First of all, I should list my goals.
- storage box
- The obvious mix for digital photos, source code repositories, assorted documents, and email backup is easy enough to store. It however becomes a nightmare if you need to keep track where they are (i.e., which of the two external disks, public server (Odin), laptop drives, desktop drives they are on). Since none of them are explicitly public, it makes sense to keep them near home instead on my public server that’s in a data-center with a fairly slow uplink (1 Mbit/s burstable to 10 Mbits/s, billed at 95th percentile).
- dev box
- I have a fast enough laptop (Thinkpad T520), but a beefier system that I can let compile large amounts of code is always nice. It will also let me run several virtual machines and zones comfortably — for development, system administration experiments, and other fun stuff.
- I have an old Linksys WRT54G (rev. 3) that has served me well for the years. Sadly, it is getting a bit in my way — IPv6 tunneling over IPv4 is difficult, the 100 Mbit/s switch makes it harder to transfer files between computers, etc. If I am making a server that will be always on, it should handle effortlessly NAT’ing my Comcast internet connection. Having a full-fledged server doing the routing will also let me do better traffic shaping & filtering to make the connection feel better.
Now that you know what sort of goals I have, let’s take a closer look at the requirments for the hardware.
- friendly to OpenIndiana and ZFS
- virtualization assists (to support run virtual machines at reasonable speed)
- spacious (storage-wise)
While each one of them is pretty easy to accomplish, their combination is much harder to achieve. Also note that is ordered from most to least important. As you will see, reliability dictated many of my choices.
The Shopping List
- Intel Xeon E3-1230 Sandy Bridge 3.2GHz LGA 1155 80W Quad-Core Server Processor BX80623E31230
- Kingston ValueRAM 4GB 240-Pin DDR3 SDRAM DDR3 1333 ECC Unbuffered Server Memory Model KVR1333D3E9S/4G
- SUPERMICRO MBD-X9SCL-O LGA 1155 Intel C202 Micro ATX Intel Xeon E3 Server Motherboard
- SUPERMICRO CSE-743T-500B Black Pedestal Server Case
- Data Drives (3)
- Seagate Barracuda Green ST2000DL003 2TB 5900 RPM SATA 6.0Gb/s 3.5"
- System Drives (2)

• [ACTION ITEM A] Using the home server text, decide whether each statement agrees with it: (i) the laptop already owned is a Thinkpad T520; (ii) the public server's uplink runs at 100 Mbit/s; (iii) the data drives on the shopping list are Seagate Barracuda Green 2TB drives. Answer yes or no for each, and quote the words of the text that settle it.
• [ACTION ITEM B] In the home server text, which router does the writer currently use?

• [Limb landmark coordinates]
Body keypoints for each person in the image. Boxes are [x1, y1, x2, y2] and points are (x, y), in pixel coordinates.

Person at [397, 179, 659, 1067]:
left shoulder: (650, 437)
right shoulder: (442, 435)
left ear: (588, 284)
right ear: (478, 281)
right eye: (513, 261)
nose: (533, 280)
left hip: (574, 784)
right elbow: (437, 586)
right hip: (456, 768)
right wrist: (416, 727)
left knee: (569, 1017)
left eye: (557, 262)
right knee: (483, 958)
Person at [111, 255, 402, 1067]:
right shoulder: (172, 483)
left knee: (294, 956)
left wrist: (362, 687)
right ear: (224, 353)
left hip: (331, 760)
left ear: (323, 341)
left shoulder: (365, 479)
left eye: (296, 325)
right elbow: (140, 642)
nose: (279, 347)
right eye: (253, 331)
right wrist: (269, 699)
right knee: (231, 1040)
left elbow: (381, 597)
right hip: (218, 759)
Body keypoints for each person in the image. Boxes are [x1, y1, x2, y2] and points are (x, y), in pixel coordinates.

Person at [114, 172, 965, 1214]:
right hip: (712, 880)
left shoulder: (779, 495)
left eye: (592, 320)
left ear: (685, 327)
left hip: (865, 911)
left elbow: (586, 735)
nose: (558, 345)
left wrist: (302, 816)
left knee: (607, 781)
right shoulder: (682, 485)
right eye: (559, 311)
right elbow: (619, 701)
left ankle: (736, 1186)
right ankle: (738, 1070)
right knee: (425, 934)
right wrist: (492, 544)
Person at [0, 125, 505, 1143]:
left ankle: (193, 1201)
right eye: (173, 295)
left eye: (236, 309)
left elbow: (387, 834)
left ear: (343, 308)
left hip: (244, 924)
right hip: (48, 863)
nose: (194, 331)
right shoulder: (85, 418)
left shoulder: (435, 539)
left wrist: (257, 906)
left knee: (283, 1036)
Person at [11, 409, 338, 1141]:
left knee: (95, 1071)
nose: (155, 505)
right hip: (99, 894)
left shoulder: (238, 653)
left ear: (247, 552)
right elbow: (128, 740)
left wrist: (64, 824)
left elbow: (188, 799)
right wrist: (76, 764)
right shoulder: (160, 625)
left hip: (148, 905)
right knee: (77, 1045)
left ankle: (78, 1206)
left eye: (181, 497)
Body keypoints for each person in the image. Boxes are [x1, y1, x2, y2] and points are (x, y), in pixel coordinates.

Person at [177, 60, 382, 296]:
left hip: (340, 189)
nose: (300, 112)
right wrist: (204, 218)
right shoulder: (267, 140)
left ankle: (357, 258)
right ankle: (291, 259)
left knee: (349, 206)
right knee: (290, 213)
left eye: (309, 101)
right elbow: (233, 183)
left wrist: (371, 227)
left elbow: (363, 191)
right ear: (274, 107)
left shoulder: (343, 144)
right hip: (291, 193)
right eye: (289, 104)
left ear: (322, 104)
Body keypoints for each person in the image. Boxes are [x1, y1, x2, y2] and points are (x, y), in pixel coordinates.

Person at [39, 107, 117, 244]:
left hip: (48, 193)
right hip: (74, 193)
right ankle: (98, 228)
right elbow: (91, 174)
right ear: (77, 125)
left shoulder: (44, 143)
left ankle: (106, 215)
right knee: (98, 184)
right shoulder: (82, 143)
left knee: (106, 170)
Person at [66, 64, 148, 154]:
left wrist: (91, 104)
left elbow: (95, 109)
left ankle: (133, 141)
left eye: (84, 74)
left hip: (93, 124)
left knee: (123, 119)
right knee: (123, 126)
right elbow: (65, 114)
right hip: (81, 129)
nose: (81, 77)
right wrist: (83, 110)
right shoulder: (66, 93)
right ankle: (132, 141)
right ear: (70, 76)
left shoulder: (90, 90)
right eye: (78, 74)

• [ANSWER A]
(i) Yes: "I have a fast enough laptop (Thinkpad T520)".
(ii) No: "a fairly slow uplink (1 Mbit/s burstable to 10 Mbits/s, billed at 95th percentile)".
(iii) Yes: "Seagate Barracuda Green ST2000DL003 2TB".

• [ANSWER B] An old Linksys WRT54G (rev. 3).